- **Directions for this task**
Below are some entries. Output each one exactly as it appears.

# # # #

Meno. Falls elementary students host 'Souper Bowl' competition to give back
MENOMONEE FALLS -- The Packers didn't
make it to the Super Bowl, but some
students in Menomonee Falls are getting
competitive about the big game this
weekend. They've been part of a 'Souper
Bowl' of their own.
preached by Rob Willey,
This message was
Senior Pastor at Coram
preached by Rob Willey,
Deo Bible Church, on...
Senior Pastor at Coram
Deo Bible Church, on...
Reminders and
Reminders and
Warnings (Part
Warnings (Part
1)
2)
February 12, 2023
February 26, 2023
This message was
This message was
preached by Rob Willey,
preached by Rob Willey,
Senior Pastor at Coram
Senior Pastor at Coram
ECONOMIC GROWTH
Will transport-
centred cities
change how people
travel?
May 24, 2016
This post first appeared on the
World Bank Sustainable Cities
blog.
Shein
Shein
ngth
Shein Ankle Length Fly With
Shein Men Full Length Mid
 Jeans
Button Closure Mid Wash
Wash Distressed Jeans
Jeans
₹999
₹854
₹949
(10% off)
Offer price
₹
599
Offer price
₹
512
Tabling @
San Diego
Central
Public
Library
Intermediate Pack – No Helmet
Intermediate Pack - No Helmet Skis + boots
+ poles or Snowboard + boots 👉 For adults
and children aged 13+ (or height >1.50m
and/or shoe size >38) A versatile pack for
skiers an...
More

# # # #

- **Exercise output**
Meno. Falls elementary students host 'Souper Bowl' competition to give back
MENOMONEE FALLS -- The Packers didn't
make it to the Super Bowl, but some
students in Menomonee Falls are getting
competitive about the big game this
weekend. They've been part of a 'Souper
Bowl' of their own.
preached by Rob Willey,
This message was
Senior Pastor at Coram
preached by Rob Willey,
Deo Bible Church, on...
Senior Pastor at Coram
Deo Bible Church, on...
Reminders and
Reminders and
Warnings (Part
Warnings (Part
1)
2)
February 12, 2023
February 26, 2023
This message was
This message was
preached by Rob Willey,
preached by Rob Willey,
Senior Pastor at Coram
Senior Pastor at Coram
ECONOMIC GROWTH
Will transport-
centred cities
change how people
travel?
May 24, 2016
This post first appeared on the
World Bank Sustainable Cities
blog.
Shein
Shein
ngth
Shein Ankle Length Fly With
Shein Men Full Length Mid
 Jeans
Button Closure Mid Wash
Wash Distressed Jeans
Jeans
₹999
₹854
₹949
(10% off)
Offer price
₹
599
Offer price
₹
512
Tabling @
San Diego
Central
Public
Library
Intermediate Pack – No Helmet
Intermediate Pack - No Helmet Skis + boots
+ poles or Snowboard + boots 👉 For adults
and children aged 13+ (or height >1.50m
and/or shoe size >38) A versatile pack for
skiers an...
More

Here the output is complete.